Location
- Montgomery, Alabama 32°20′22″N 86°12′28″W﻿ / ﻿32.33958°N 86.20774°W

Information
- Type: Private
- Established: 1970
- Principal: H. J. Nick, Jr

= Central Alabama Academy =

Central Alabama Academy was a segregation academy in Montgomery, Alabama in 1970. The school opened at 3152 Debby Drive, Montgomery and subsequently moved to 6010 Vaughn Road, Montgomery. The site was taken over by Saint James School. The school adopted the name of a Methodist institution in Birmingham of the same name that existed 1866-1923. There is no evidence that this school was associated with the Methodist Church.

==History==

===Background===

National desegregation policy had been set by Brown v.

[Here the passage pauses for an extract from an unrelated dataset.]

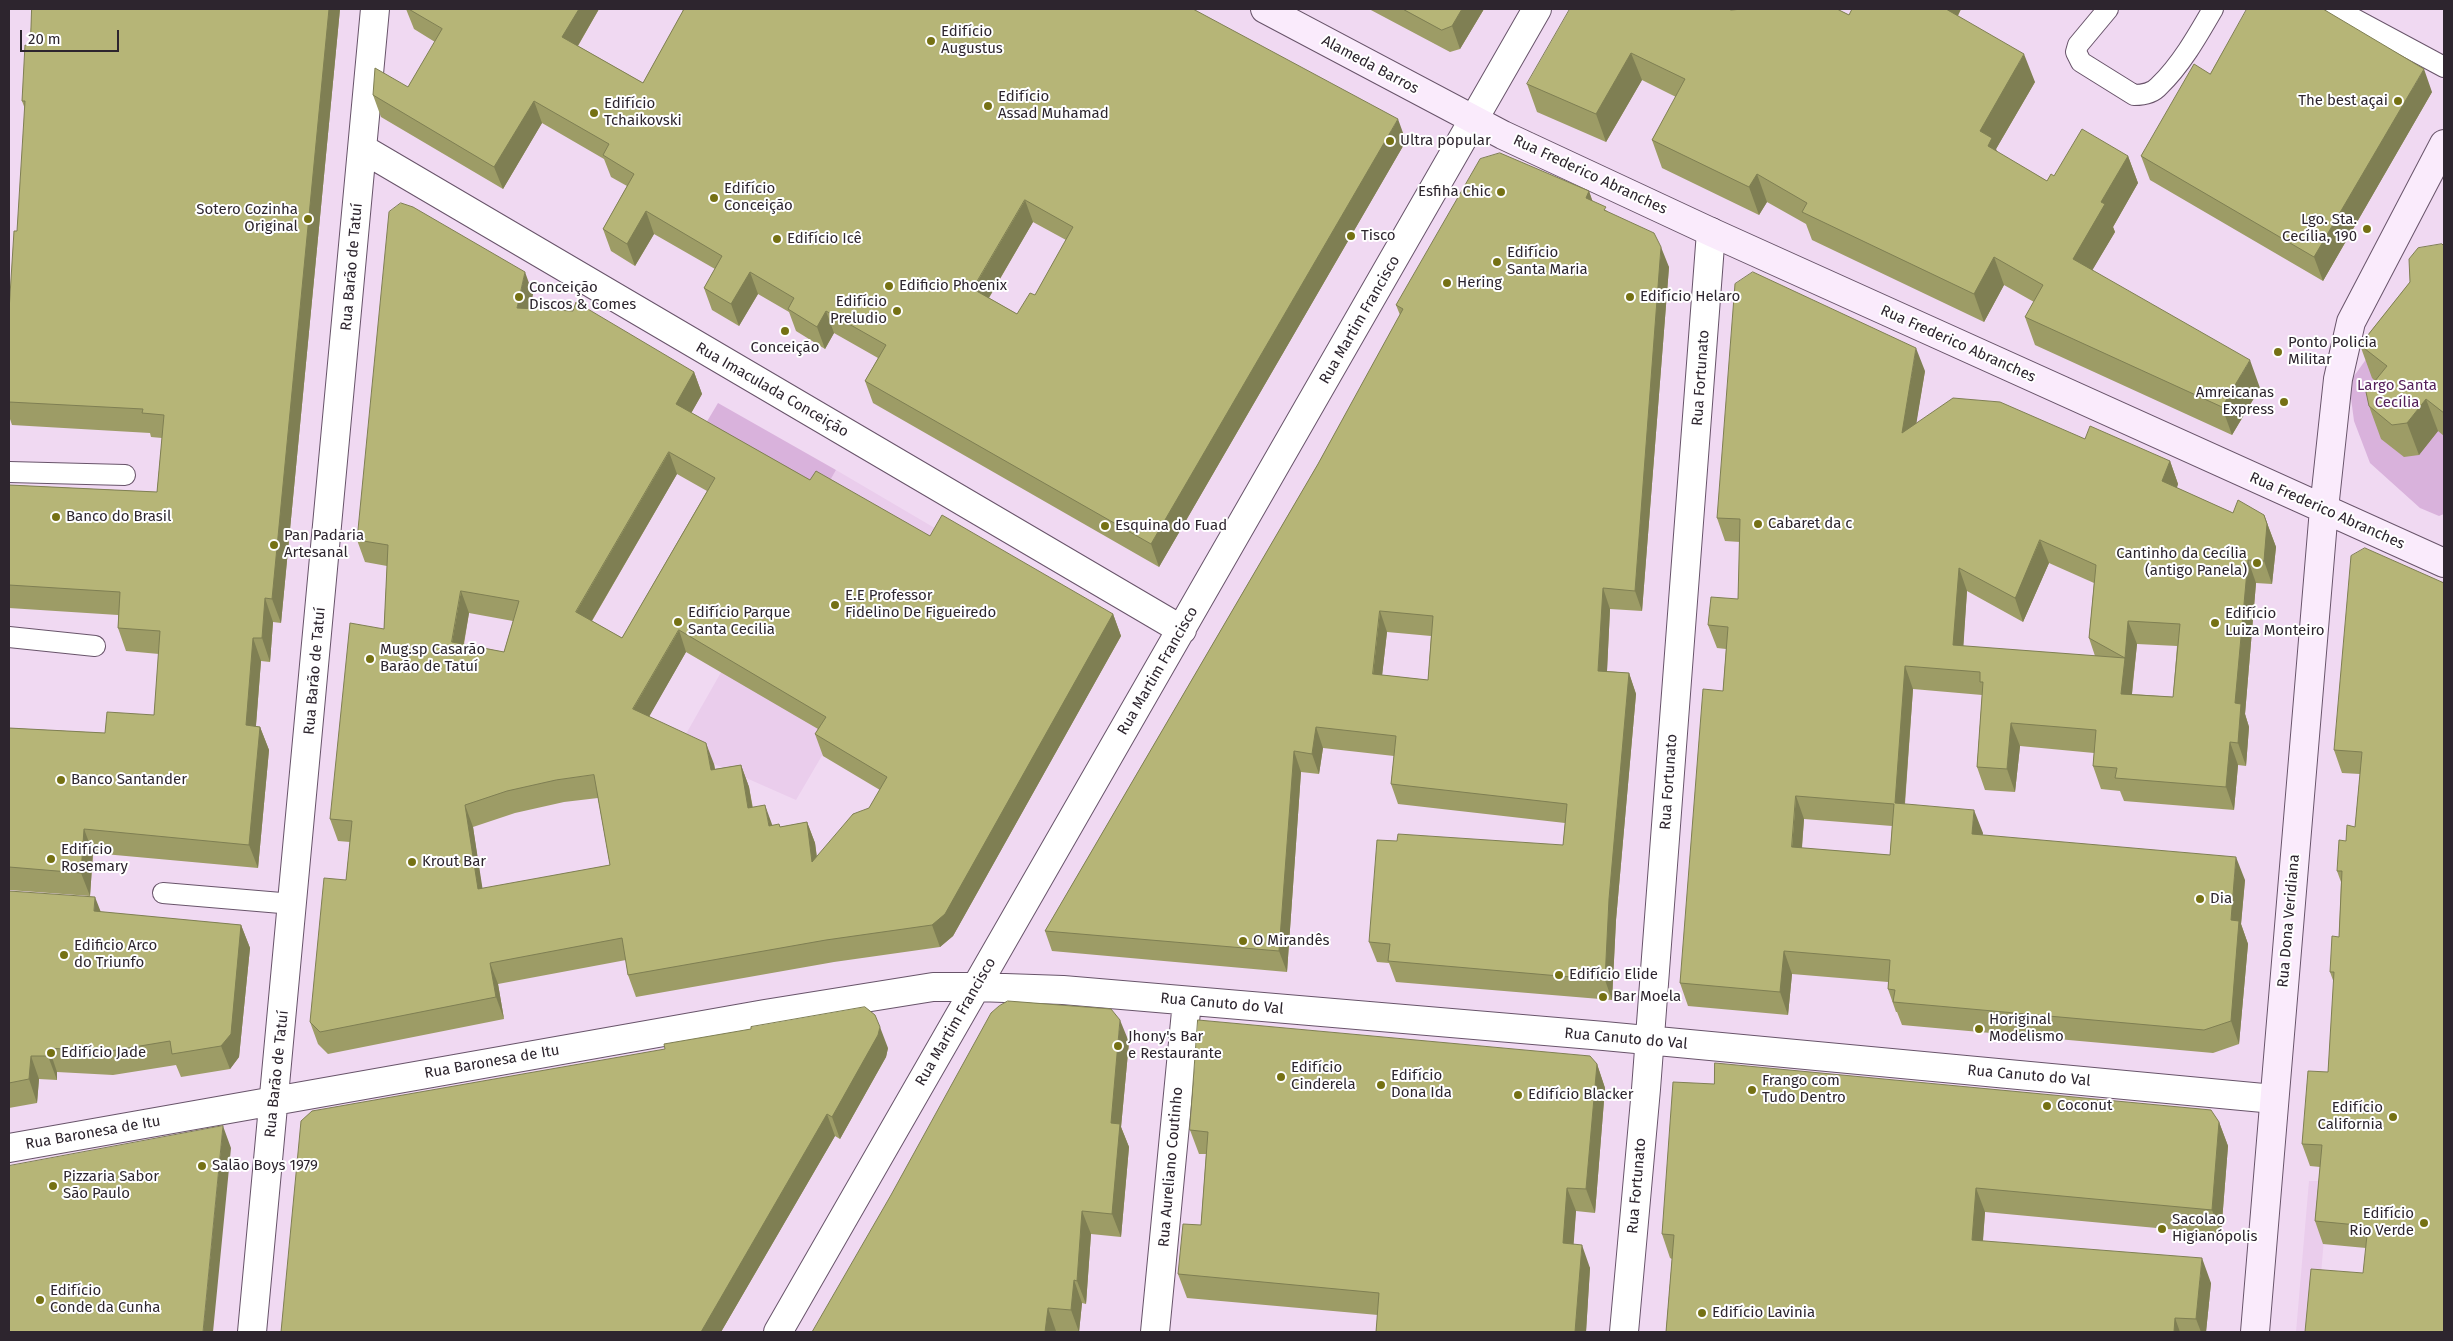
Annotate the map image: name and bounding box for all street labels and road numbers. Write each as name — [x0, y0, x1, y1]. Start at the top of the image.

Board of Education in 1954. Alabama, like Mississippi, largely ignored the ruling at first. In Montgomery, conflict over school segregation has triggered an effort to integrate public parks. In December 1958 the Montgomery Improvement Association (MIA) sued the city of Montgomery to force an end to racial segregation in the city's public parks. Rather than accede to this demand the city closed down all of its parks, including the Montgomery Zoo, effective on January 1, 1959. In response to this, Martin Luther King Jr. on behalf of the MIA, announced that the Association would attempt to end racial segregation in Montgomery public schools by having large numbers of black children apply for admission to white schools in order to provide test cases which might allow a judge to declare the Alabama Pupil Placement Act unconstitutional. Governor John Patterson threatened to shut down the public schools to prevent their integration and the Ku Klux Klan leader Robert Shelton promised that the Klan was prepared to prevent integration by violent means if necessary.

The first major lawsuit affecting Montgomery schools was Lee v. Macon County Board of Education in 1963. A three-judge panel issued a blanket desegregation order in 1967. Later, federal moves against segregation academies in Alabama switched from the courts to the IRS, addressing their non-profit status.

Four private schools in Montgomery would use city parks for football, basketball and baseball: Stephens-Spears (which had a published segregation policy), Central Alabama Academy (which had no published segregation policy), Montgomery Academy, and St. James which had "declared" open enrollment policies. Their use of the city facilities was defended by the city in Gilmore v. City of Montgomery (1972). The court found the schools' use of the facilities unconstitutional. The sitting judge was Frank M. Johnson whose son John was a student at the Montgomery Academy. He enjoined the city from continuing this practice, stating that "In allowing private academies to use city facilities, Montgomery is providing aid to private, segregated schools, thus facilitating their establishment and operation as an alternative for white students who in most instances are seeking to avoid desegregated public schools."

Academics have since described segregation academies in three categories, reflecting the social and economic divisions within the white community: (a) lower-class 'rebel yell' academies; (b) white community schools; and (c) upper-class day schools. It is unclear into which category Central Alabama Academy fell, but it did not last out the century.

===Founding, operation, and decline===

Central Alabama Academy was founded in 1970 as a segregation academy. The school operated at first near the Montgomery Mall, which opened the same year. Later, it moved east to 6010 Vaughn Road, near Montgomery Catholic High School. It gave up the property to Saint James School, which built its new campus there in 1990.